Everything in the listing must be transcribed exactly, from the first line to the last.

MATERIAL FOR THIS TASK:
= = = = = = =

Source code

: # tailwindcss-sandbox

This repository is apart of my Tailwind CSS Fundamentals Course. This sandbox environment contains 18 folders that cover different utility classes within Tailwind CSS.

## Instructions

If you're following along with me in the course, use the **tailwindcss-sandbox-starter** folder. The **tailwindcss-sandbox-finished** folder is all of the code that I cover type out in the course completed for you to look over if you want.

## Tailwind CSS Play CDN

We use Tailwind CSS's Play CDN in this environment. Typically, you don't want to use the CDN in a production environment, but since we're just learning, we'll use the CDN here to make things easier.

= = = = = = =

REPLY TO THE TASK:
Source code

: # tailwindcss-sandbox

This repository is apart of my Tailwind CSS Fundamentals Course. This sandbox environment contains 18 folders that cover different utility classes within Tailwind CSS.

## Instructions

If you're following along with me in the course, use the **tailwindcss-sandbox-starter** folder. The **tailwindcss-sandbox-finished** folder is all of the code that I cover type out in the course completed for you to look over if you want.

## Tailwind CSS Play CDN

We use Tailwind CSS's Play CDN in this environment. Typically, you don't want to use the CDN in a production environment, but since we're just learning, we'll use the CDN here to make things easier.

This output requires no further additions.